> _EXERCISE DETAILS_
The required output is a verbatim transcription of the listing, pictures excluded.
Top of RECORD EXTRACTS
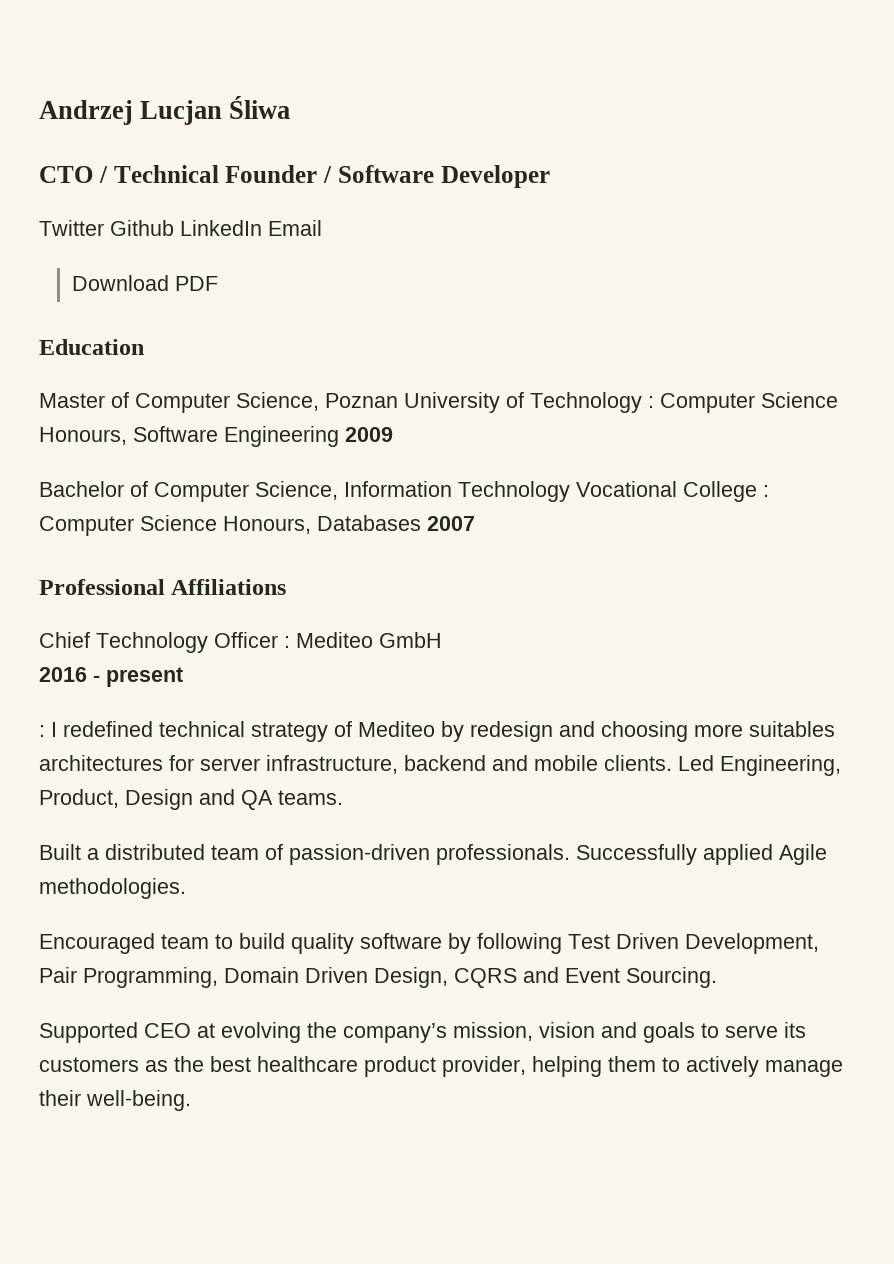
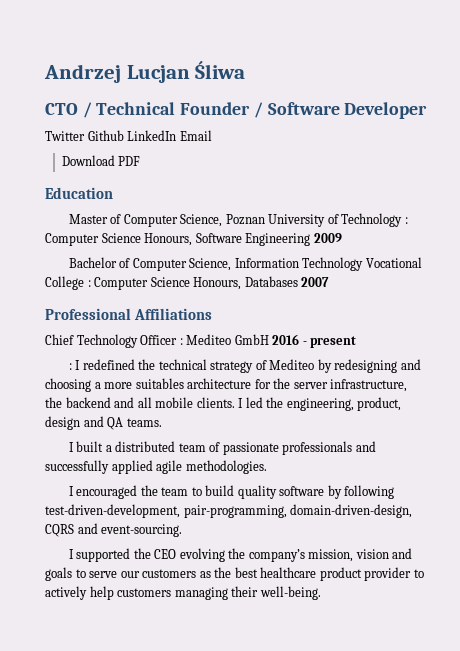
(442, 640) // -> (269, 339) none
(153, 729) none -> [138,359,156,370] the
[470,721,553,742] redesign -> [334,359,398,373] redesigning
(688, 731) none -> [94,382,101,389] a
[39,755,194,771] architectures for -> [187,378,291,389] architecture for the
(398, 764) none -> [45,397,62,408] the
(528, 763) none -> [137,397,152,408] all
[678,755,841,776] [39,789,193,810] Led Engineering, Product, Design -> [238,397,402,411] [45,416,80,430] I led the engineering, product, design
[39,844,81,860] Built -> [68,441,104,452] I built
[289,844,827,865] [39,878,186,899] [39,933,155,954] passion-driven professionals. Successfully applied Agile methodologies. // Encouraged -> [222,441,376,455] [45,460,267,474] [68,485,158,499] passionate professionals and successfully applied agile methodologies. // I encouraged the
[568,933,819,954] [39,967,717,988] [39,1022,215,1043] Test Driven Development, Pair Programming, Domain Driven Design, CQRS and Event Sourcing. // Supported CEO at -> [45,504,413,518] [45,523,183,537] [68,548,177,562] test-driven-development, pair-programming, domain-driven-design, CQRS and event-sourcing. // I supported the CEO
[784,1022,806,1038] its -> [120,571,140,578] our
[442,1056,843,1077] provider, helping them to actively manage -> [364,567,424,581] [45,586,228,600] provider to actively help customers managing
Bottom of RECORD EXTRACTS
> _SOLUTION_
(442, 640) // -> (269, 339) none
(153, 729) none -> [138,359,156,370] the
[470,721,553,742] redesign -> [334,359,398,373] redesigning
(688, 731) none -> [94,382,101,389] a
[39,755,194,771] architectures for -> [187,378,291,389] architecture for the
(398, 764) none -> [45,397,62,408] the
(528, 763) none -> [137,397,152,408] all
[678,755,841,776] [39,789,193,810] Led Engineering, Product, Design -> [238,397,402,411] [45,416,80,430] I led the engineering, product, design
[39,844,81,860] Built -> [68,441,104,452] I built
[289,844,827,865] [39,878,186,899] [39,933,155,954] passion-driven professionals. Successfully applied Agile methodologies. // Encouraged -> [222,441,376,455] [45,460,267,474] [68,485,158,499] passionate professionals and successfully applied agile methodologies. // I encouraged the
[568,933,819,954] [39,967,717,988] [39,1022,215,1043] Test Driven Development, Pair Programming, Domain Driven Design, CQRS and Event Sourcing. // Supported CEO at -> [45,504,413,518] [45,523,183,537] [68,548,177,562] test-driven-development, pair-programming, domain-driven-design, CQRS and event-sourcing. // I supported the CEO
[784,1022,806,1038] its -> [120,571,140,578] our
[442,1056,843,1077] provider, helping them to actively manage -> [364,567,424,581] [45,586,228,600] provider to actively help customers managing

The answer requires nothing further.